Gum disease can be reversed in most cases when proper care is taken. Plaque control consisting of professional cleanings at least twice a year accompanied by daily brushing and flossing is absolutely necessary. Brushing eliminates plaque from the surfaces of the teeth that can be reached, while flossing removes food particles and plaque from in between the teeth and under the gum line.
Cost and Insurance Coverage for treating gum disease
The cost of treating periodontal disease will vary depending upon a variety of factors, including the severity of the condition, the area(s) needing treatment, the type of treatment provided, and the amount of follow up needed to ensure the treatment is successful. Prior to your procedure, your dentist will review what treatment is needed, and our staff will provide you with information about any fees associated with the procedure, as well as options available to help make sure your receive the dental care you need in a way that fits into your budget.
If you have dental insurance, your coverage may include treatment for periodontal disease. It is important to stay up to date with your insurance coverage. Our staff is happy to review your coverage with you to ensure you are maximizing your insurance benefits while minimizing any out of pocket expenses.
Signs and Symptoms: How do I know if I might have gum disease?
Early symptoms of gingivitis include red, swollen gums which may present in one specific area of the mouth. Your gums may bleed infrequently, or they may bleed often when you brush or floss. Symptoms of more advanced gum disease can include bad breath that does not go away after brushing or rinsing, sore, bleeding gums, or loose teeth.
Your teeth may look longer because your gums have receded. If you have a partial, it may fit differently, or your teeth may not bite together normally. If you experience these symptoms, it is best to see your dentist as soon as possible.
Where can I get evaluation or treatment for gum disease
All 1st Family Dental offices offer evaluation and treatment for periodontal disease as a part of our comprehensive oral health services.
Preparation and Post-procedure care for gum disease treatment
Many patients may experience some degree of sensitivity in the treated area, but this should go away after a short period of time. Your dentist will review post-procedure care instructions which include avoiding smoking and avoiding certain foods and beverages for a period of time.
After about 2 to 3 weeks, you should return to the office for a follow up visit to assess how the gums are healing, review at-home hygiene habits and techniques, and to determine next steps if additional treatment is necessary.
Patients who are curing gum disease will often need to return for more cleaning and “periodontal maintenance” visits, usually every 2 to 3 months for a period of time to ensure that the bacteria and calculus are not collecting below the gum line, and to help the healing process.

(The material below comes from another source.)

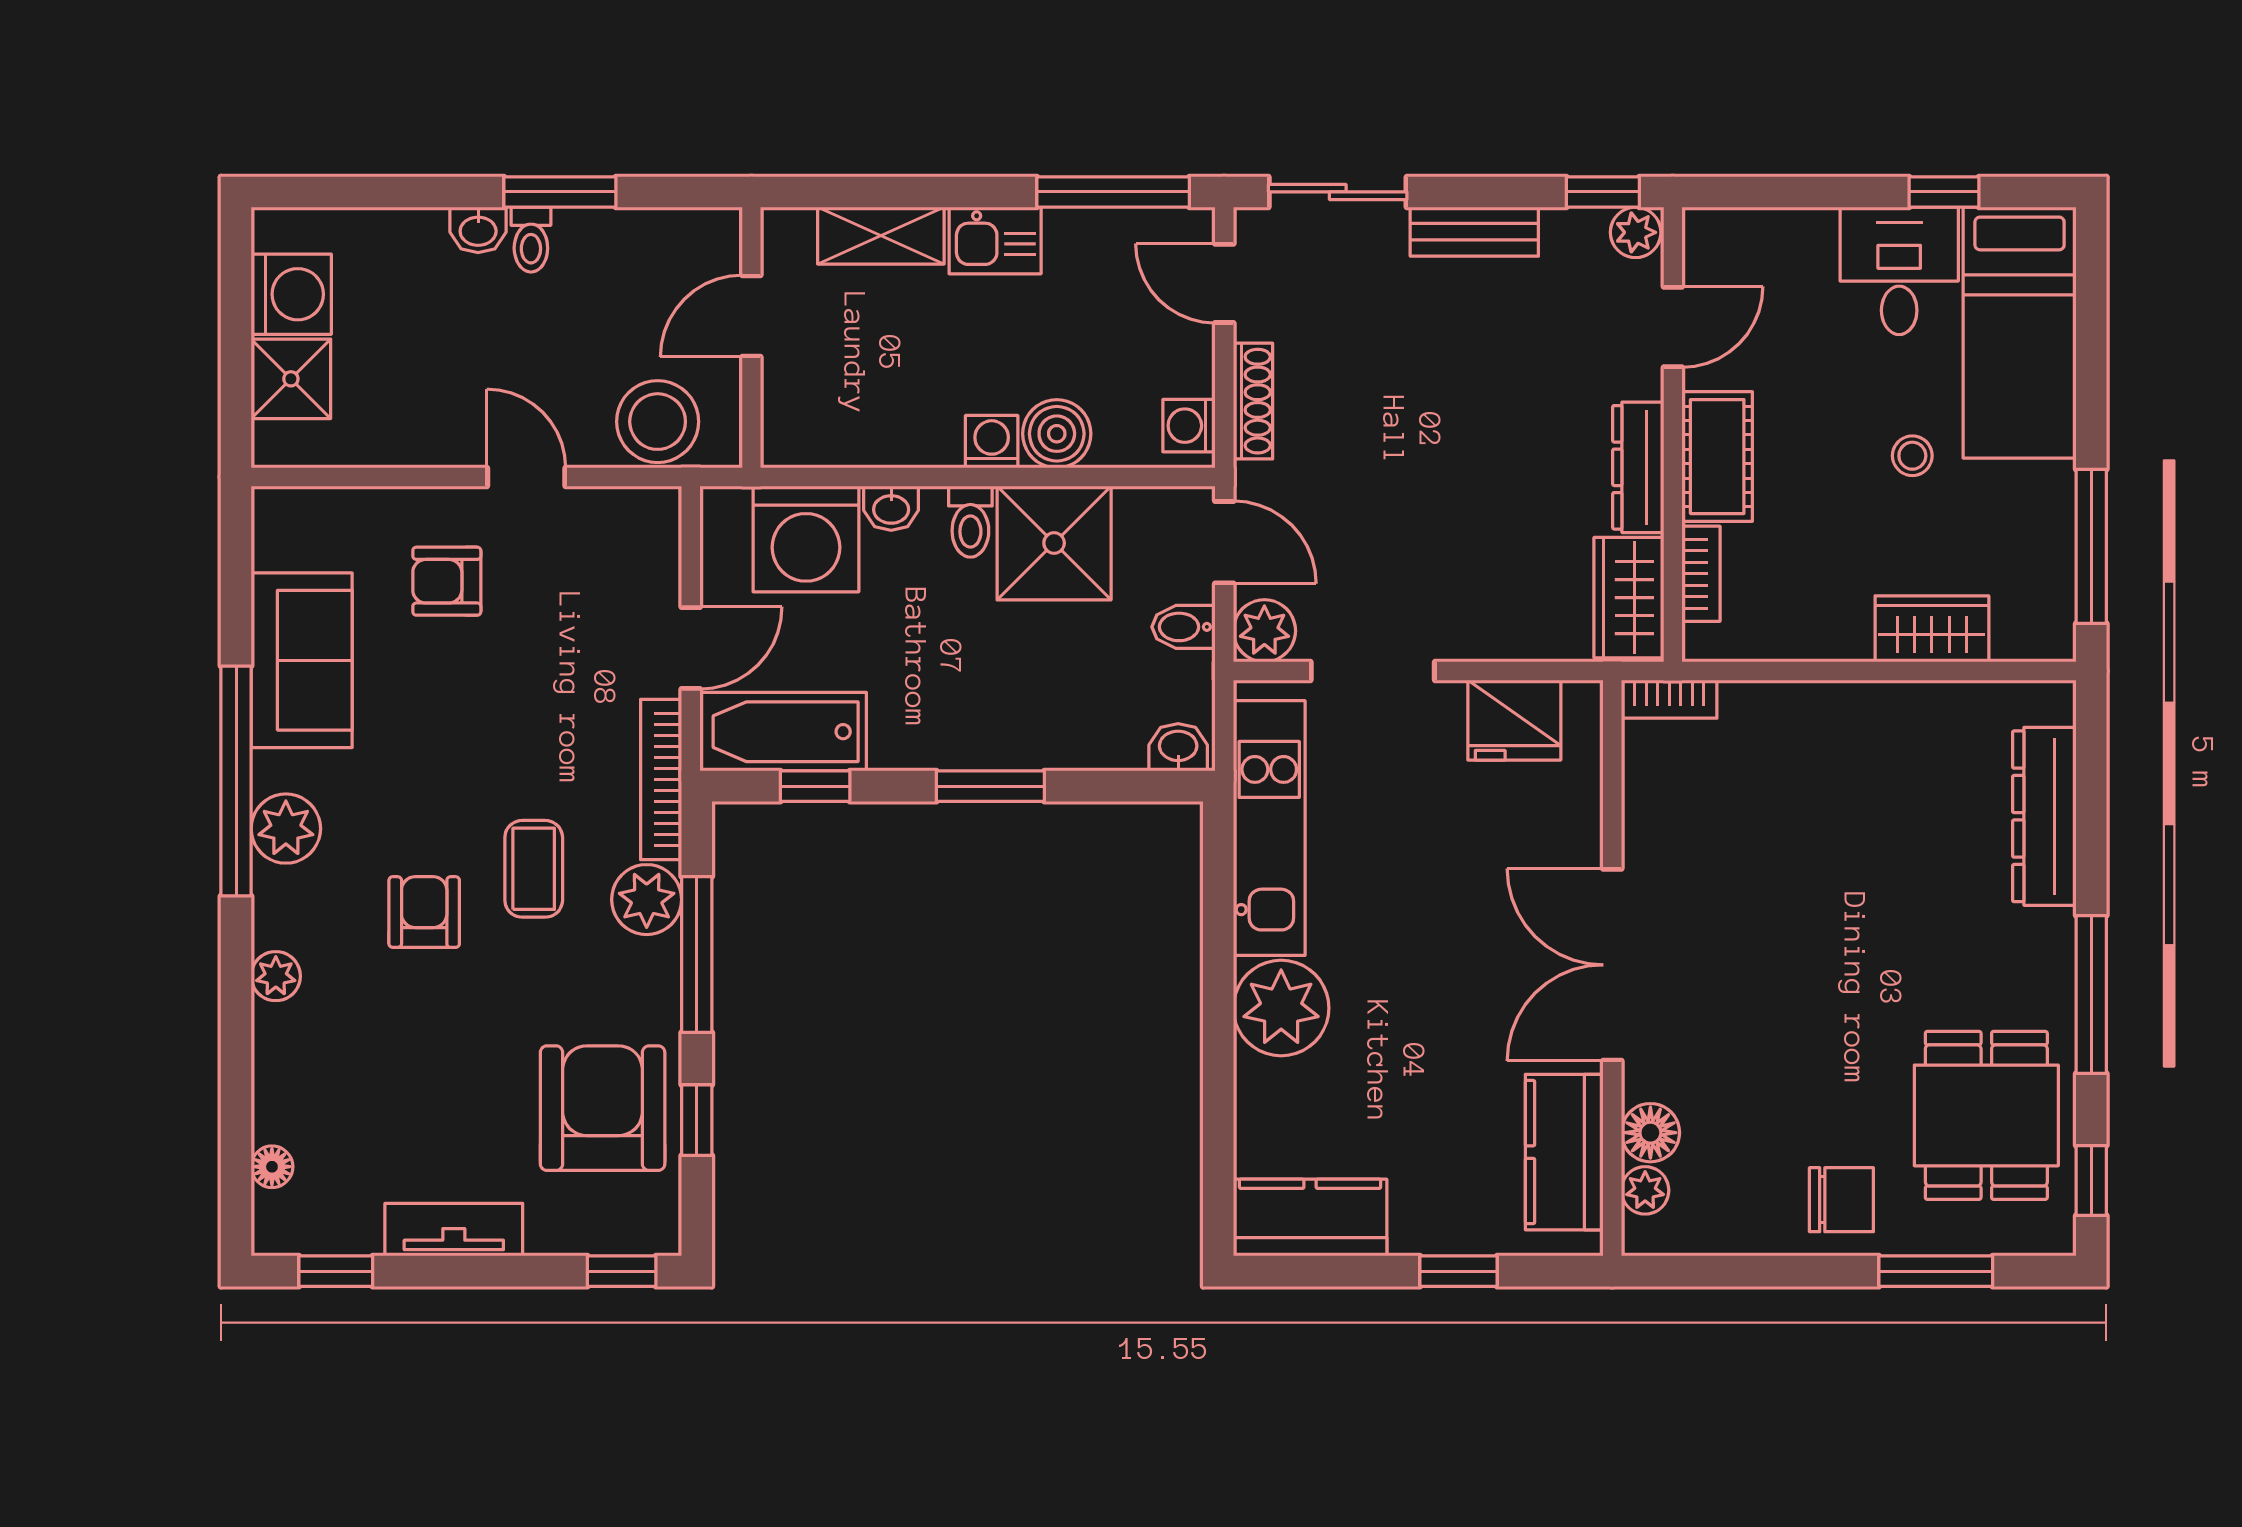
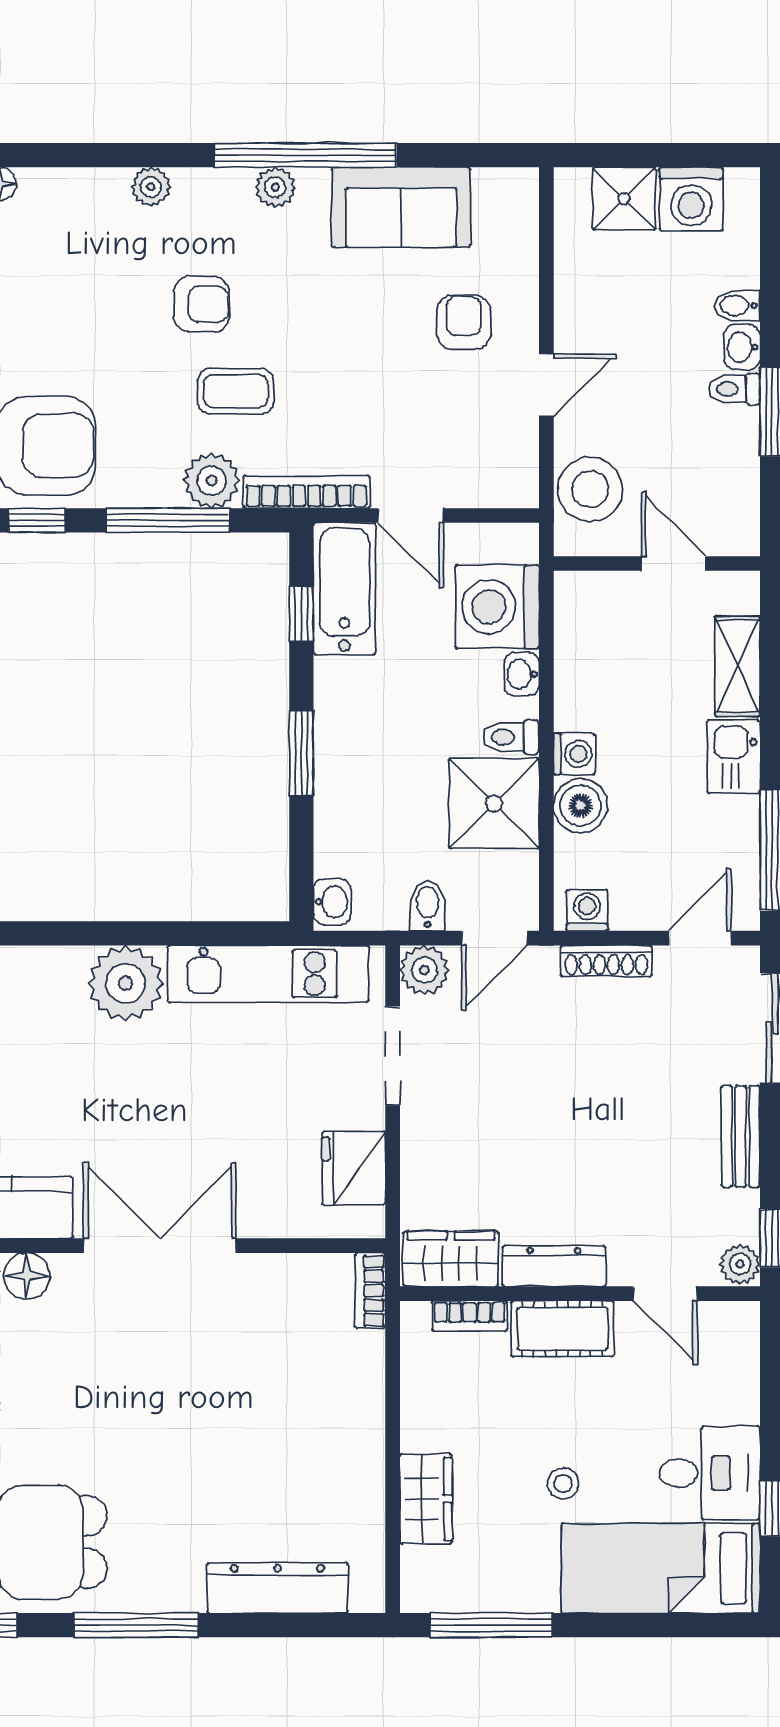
bidet: (426, 236) -> (737, 306), added
plant: (286, 829) -> (275, 187), width x0.73, depth x0.73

Frequently Asked Questions about (periodontal) gum disease
How can I prevent gum disease?
The majority of gum disease cases can be prevented by good oral hygiene at home and regular checkups every 6 months with your dental professional. A healthy oral hygiene routine consists of brushing for two minutes, twice a day with a soft-bristled brush and toothpaste, and flossing at least once per day. If you have been treated for gum disease in the past, your dentist may recommend a maintenance program requiring more frequent checkups and cleanings for a limited amount of time.
Catching issues such as gum disease as early as possible will help keep your body in prime condition to heal itself. With that in mind, it is also important to take good care of your whole body. A healthy diet, exercise, and regular check-ups with your general doctor will help you to ensure your mouth truly is the reflection of your good health.